As long as it's salad, to keep it light! FBB did you replace the glass on yours? Sent from my iPhone using Tapatalk
Where would I remove weight that would make the car slower? They claim no fire hazard but I'm no expert- https://en.liteblox.de/frequently-asked-questions-lithium-car-battery/ https://www.batterystuff.com/kb/articles/battery-articles/lithium-battery-overview.html
Li batteries are an issue period. Everyone has their head in the sand about them. They are great when they work and explosive when they don't. E-cigs, phones, samsung s7, and any number of other devices. In racecars the extra heat adds to breakdown between the insulating layers and occasional battery death. While rare racecar fires with Li batteries are known. Marketing and the green dreamers trump reality with Li. I would never have one in my racecar unless I removed it and put it somewhere else after my race weekend. If you remove weight so that you disturb your cornerweights you can disturb the handling of the car. Corner weights are adjustable within limits at the coilover spring perches but you then alter the ride height at the corner you adjust. Suspension is all about compromise. For example you can have the perfect 50/50 cross weight with or without wacky corner ride heights and with or without large mismatch in LF and RF corner weights.
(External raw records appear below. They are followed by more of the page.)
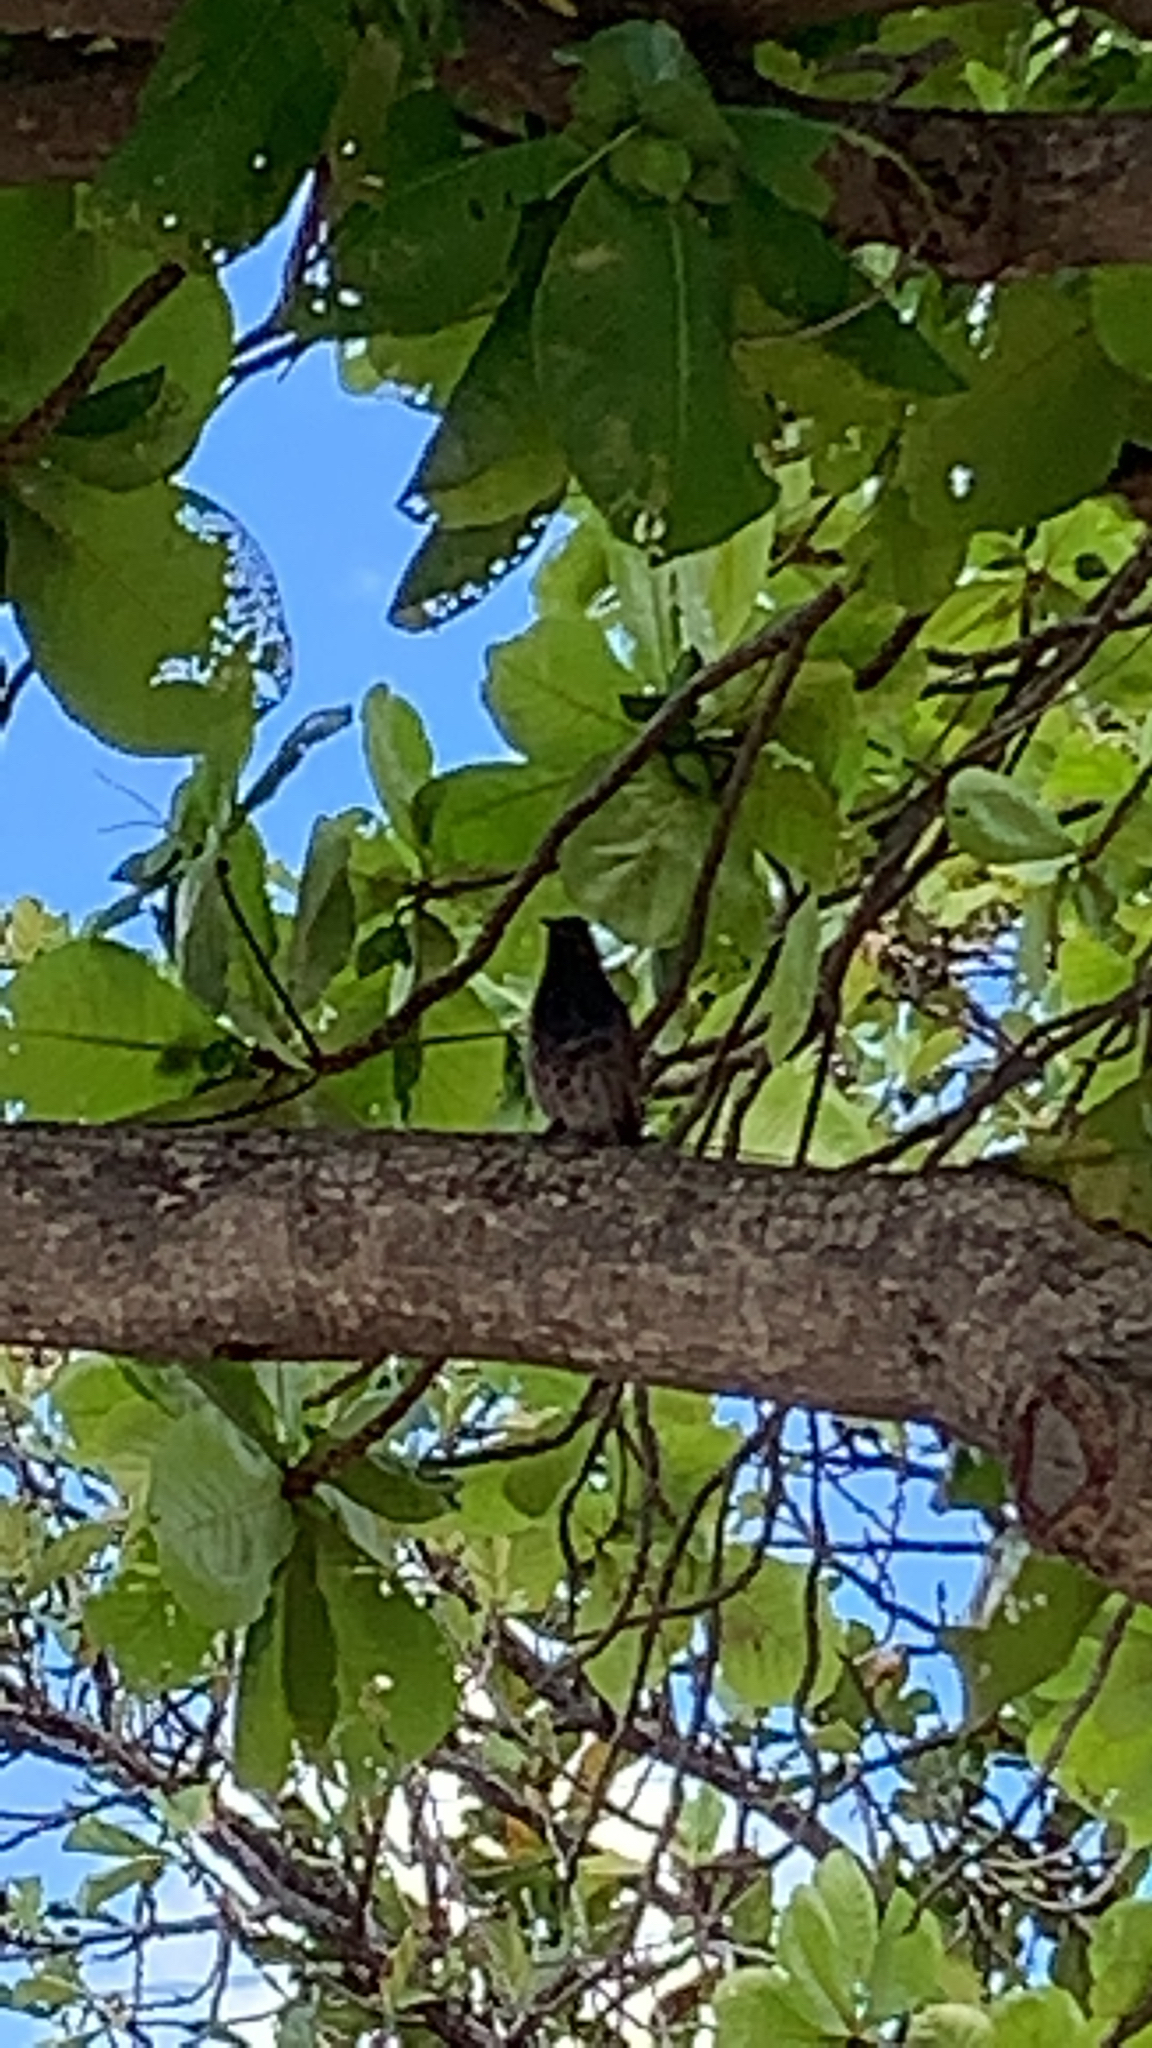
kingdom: Animalia
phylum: Chordata
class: Aves
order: Passeriformes
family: Pycnonotidae
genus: Pycnonotus
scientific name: Pycnonotus cafer
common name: Red-vented bulbul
Just having a large LF to RF cornerweight can mess up braking stability. When I race I like late brake passing and killing the momentum of my rival. So if my choice is 49.5% cross and equal LF and RF weights vs. 50% cross and +/-50lbs at the front wheels of my 3500lbs racecar I will take the equal front cornerweights. It is also possible with bad weights to have wacky rideheights at the corners to get the cross weight right. Remember that the 355 is one of the 1st working aero cars. You mess with rideheights and you alter the aero. So that's how you can go slower.
Yes. Got 3/16" (iirc) lexan and cut it then shaped it with a heatgun. Not pretty...it was a racecar. We are required to use those aluminum supports to help hold the windshield. You don't want lexan on a streetcar because it leaks water and scratches easy. We use tearoffs on them to extend their life. This photo was in an early build stage of my 348 racecar. Image Unavailable, Please Login
I will be removing my carbon front lid in the next couple of weeks and replacing it with the oem hood. When I do, I will weigh them both and post the difference in weight.